Patience and desire do not play well together. They compete for primacy. Patience is a better ally to acceptance than desire. And desire is embraced by impatience as if the two were bred for the immediacy of passion. Weaving the strands of competing emotions into a comfortable fabric is damn hard. But if the process of making whole cloth of unmatched threads is allowed to play out, the garment ultimately sewn from the material will be stronger and longer-lasting.

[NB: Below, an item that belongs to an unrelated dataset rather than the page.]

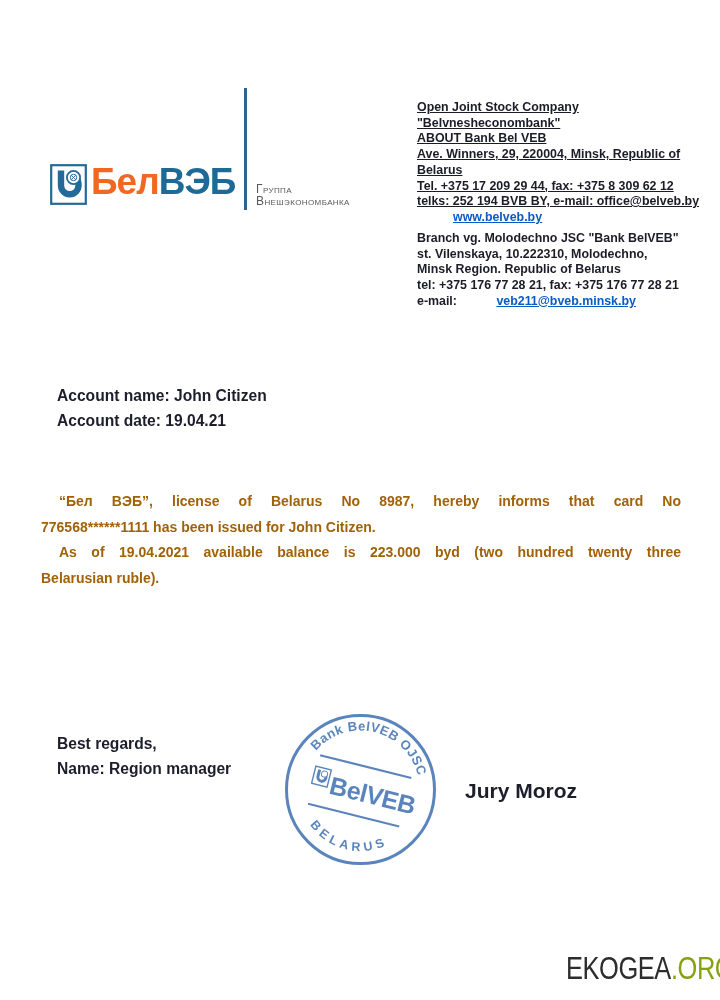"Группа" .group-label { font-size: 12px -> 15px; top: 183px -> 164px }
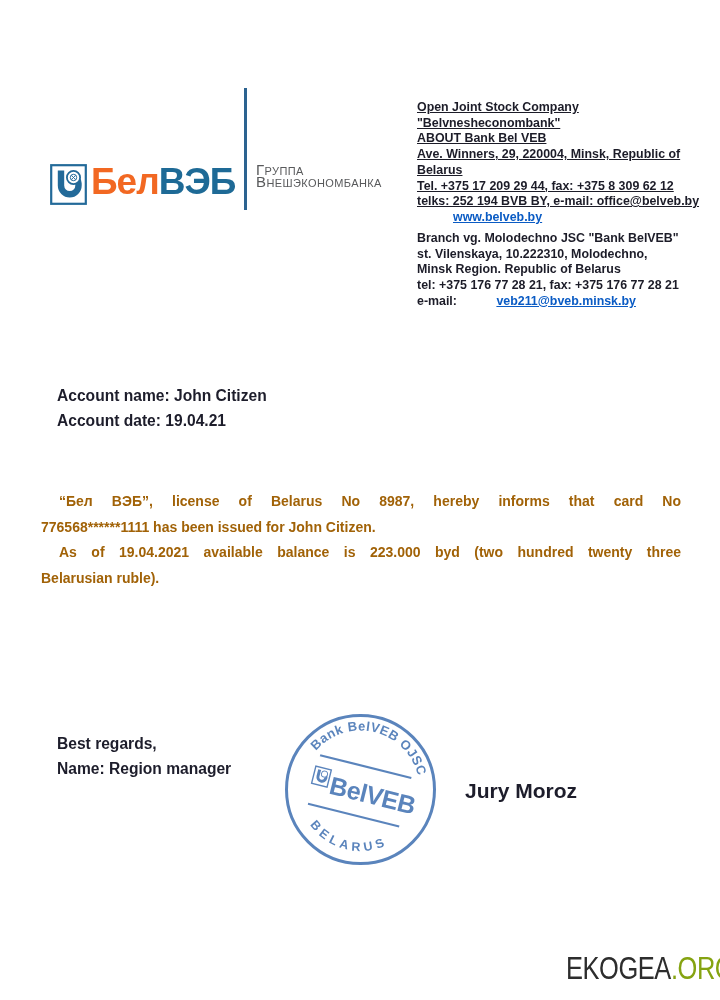"telks: 252 194 BVB BY," div.hdr-line { html: <div>telks: 252 194 BVB BY, e-mail: office@belveb.by</div> -> none }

I sometimes think in metaphors, as if metaphorically creating the future will somehow create an environmental destiny that will better withstand the tests of time. That, of course, is madness on steroids. But madness on steroids can break the constraints of mental chains as if those confining conditions were fragile needles of hoarfrost. Creativity need not involve art or architecture or writing great literature. Creativity can arise from shaking the dust off of layers of unused brain cells. And it can bubble up from the skeletons of imaginary ships sunken during the transition from the magic of childhood to the tragedy of adulthood. Adulthood need not be tragic, though, even during its darkest moments. When the armor of age is peeled away from experience, adulthood can begin to shine again with the sparkle of youth. Burnished with wisdom, the remnants of youth can shimmer anew in an old body that carries an old but experienced brain.
I’m just full of…it…something…this morning.
Speaking of miracles (and I was, if I remember correctly from a paragraph or two above), here’s a thought. I think the way I feel right now (and have felt for a little while) may enable me to better understand how some people find themselves enmeshed in religious fervor. When the “impossible” becomes indisputable reality, the world seems magical and awash in miracles. Almost. So, though I’m permanently affixed to my belief in the universe as a simple matter of fact, I think I can better understand those who think it a miraculous expression of the wishes of a superior being. Well, not “understand,” so much, as tolerate. I try to be open-minded about such stuff, but there’s a limit.
It’s time to drink more coffee. I’ll step out into the house in my bare feet so as not to upset the serenity I feel throughout every room.